San Francisco is pressuring the world's two largest app stores to stop distributing AI tools that create fake nude images of real people.

According to Wired's Matt Burgess, the city's Office of the City Attorney sent legal notices to Apple and Google this week demanding they take down 13 AI apps used to make deepfake nude images. Wired reports the office issued cease-and-desist letters telling the two companies to stop profiting from the apps. Google, according to Wired, says it has already deleted the apps in question.

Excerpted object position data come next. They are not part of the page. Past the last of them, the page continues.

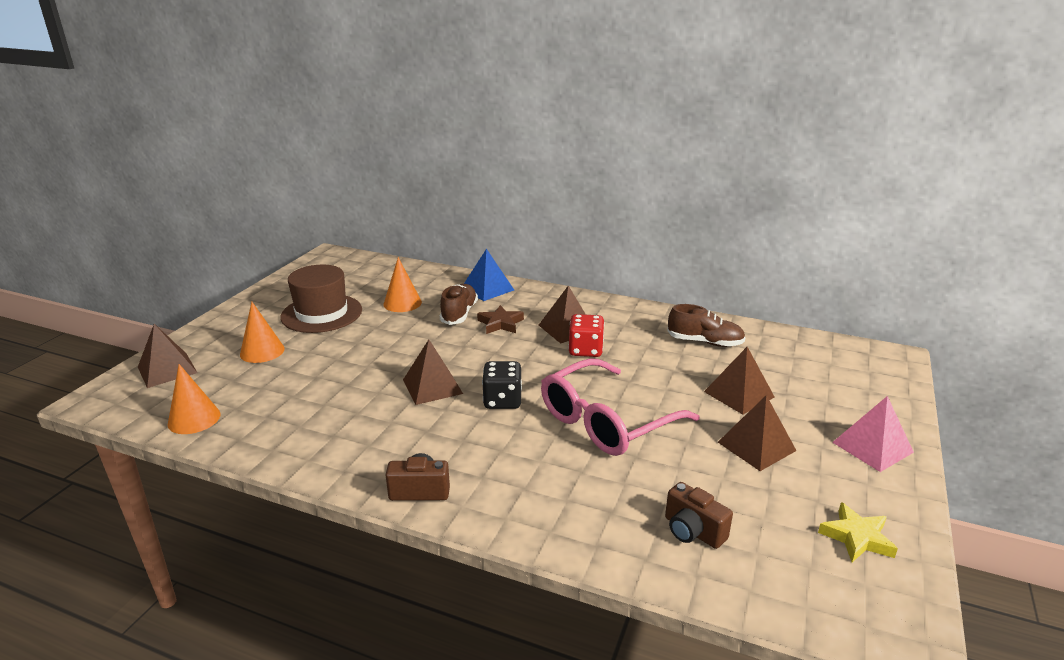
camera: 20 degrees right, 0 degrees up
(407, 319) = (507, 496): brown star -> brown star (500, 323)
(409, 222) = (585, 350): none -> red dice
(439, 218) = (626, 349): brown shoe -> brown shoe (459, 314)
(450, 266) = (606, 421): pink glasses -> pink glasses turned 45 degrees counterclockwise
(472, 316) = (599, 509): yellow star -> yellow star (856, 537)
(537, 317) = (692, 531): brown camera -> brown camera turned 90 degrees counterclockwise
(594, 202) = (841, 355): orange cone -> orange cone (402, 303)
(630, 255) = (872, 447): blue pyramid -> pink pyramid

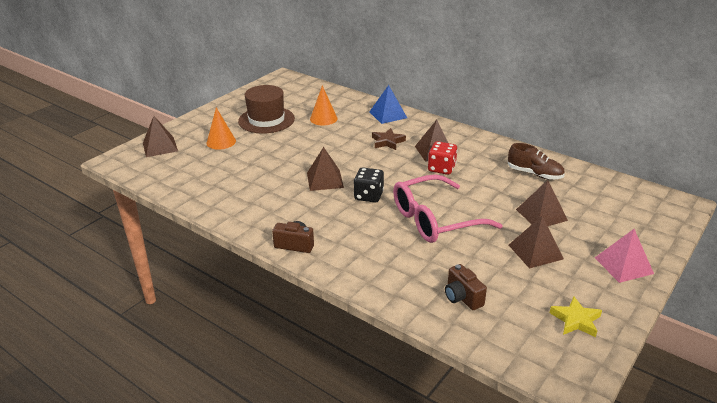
camera: 15 degrees right, 5 degrees up
(194, 419) = (170, 180): orange cone -> none
(459, 314) = (361, 131): brown shoe -> none

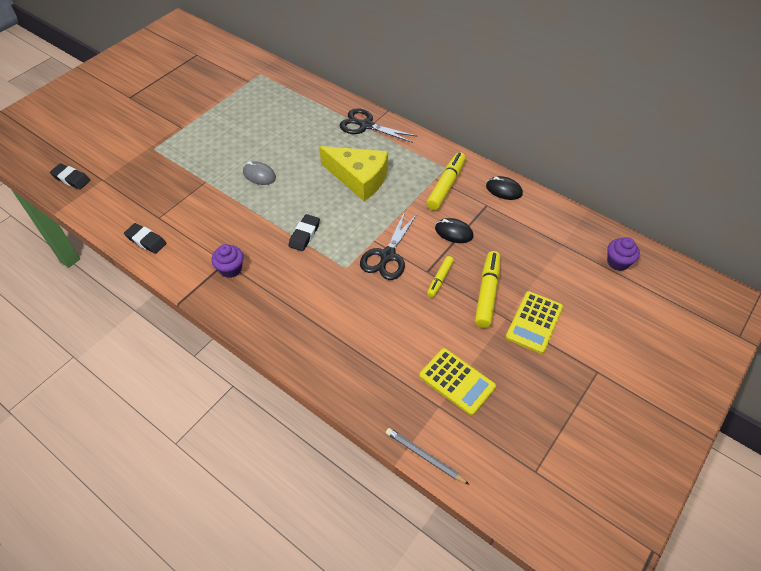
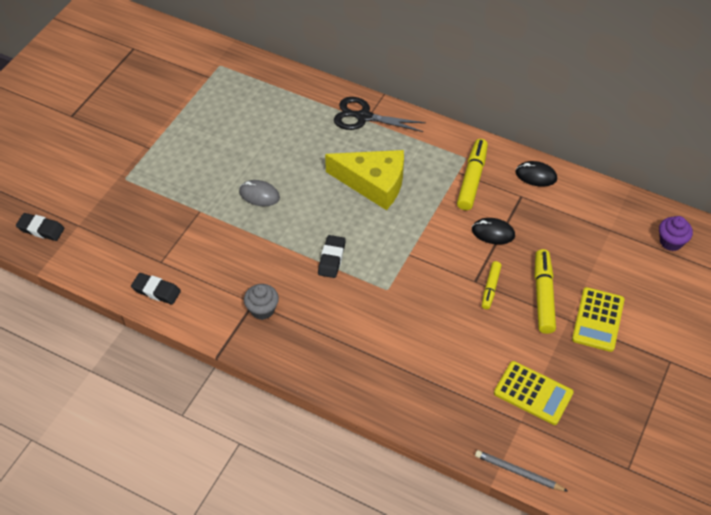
camera: 10 degrees left, 0 degrees up
(231, 269) = (262, 309): purple cupcake -> grey cupcake
(387, 255) = (428, 269): black scissors -> none

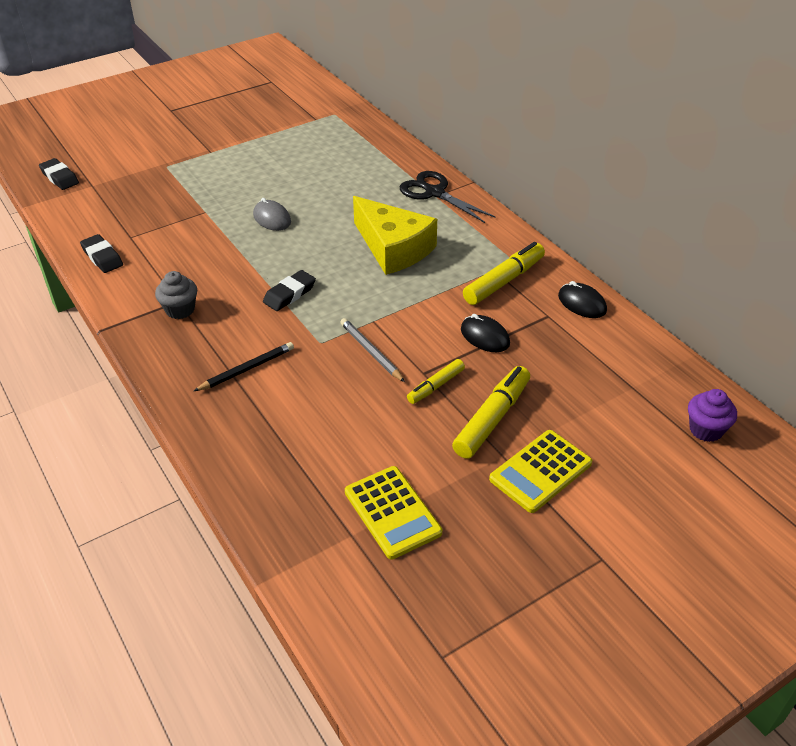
camera: 30 degrees right, 10 degrees down
(354, 335) = (247, 369): none -> black pencil
(518, 472) = (298, 589): grey pencil -> grey pencil (371, 352)

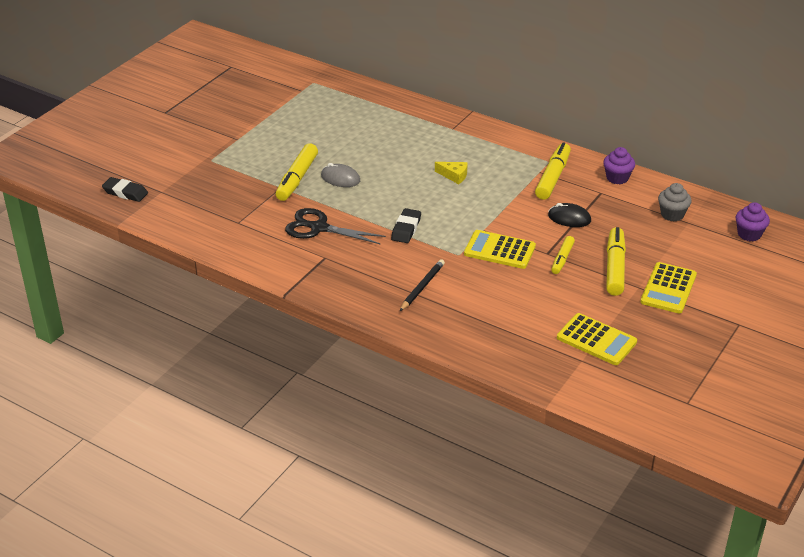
camera: 25 degrees left, 5 degrees down
(102, 257) = (231, 243): black eraser -> none
(180, 310) = (333, 263): grey cupcake -> grey cupcake (672, 214)
(229, 207) = (297, 178): none -> yellow marker
(371, 352) = (499, 250): grey pencil -> yellow calculator
(393, 248) = (454, 176): yellow cheese -> yellow cheese, size x0.42
(435, 193) = (450, 126): black scissors -> black scissors (319, 228)
(582, 303) = (617, 178): black mouse -> purple cupcake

Such tools are commonly known as "nudify" apps, which use artificial intelligence to digitally strip clothing from photographs and generate explicit images of people who never consented to them. Ars Technica reports that San Francisco ordered Apple and Google to remove the nudify apps from their app stores, and that official estimates suggest Google and Apple likely made millions of dollars in fees connected to the apps.

The action puts a spotlight on the role of app-store operators, which take a cut of the money that flows through their platforms. By framing the demand around profit — telling the companies to "stop profiting," per Wired — San Francisco is arguing the gatekeepers bear responsibility for the harmful software they host and monetize, not just the developers who build it.

Why it matters: Deepfake nudify apps have become a fast-growing tool for harassment and abuse, and San Francisco's move signals that governments are increasingly willing to hold Apple and Google — not just anonymous app makers — accountable for what their stores sell.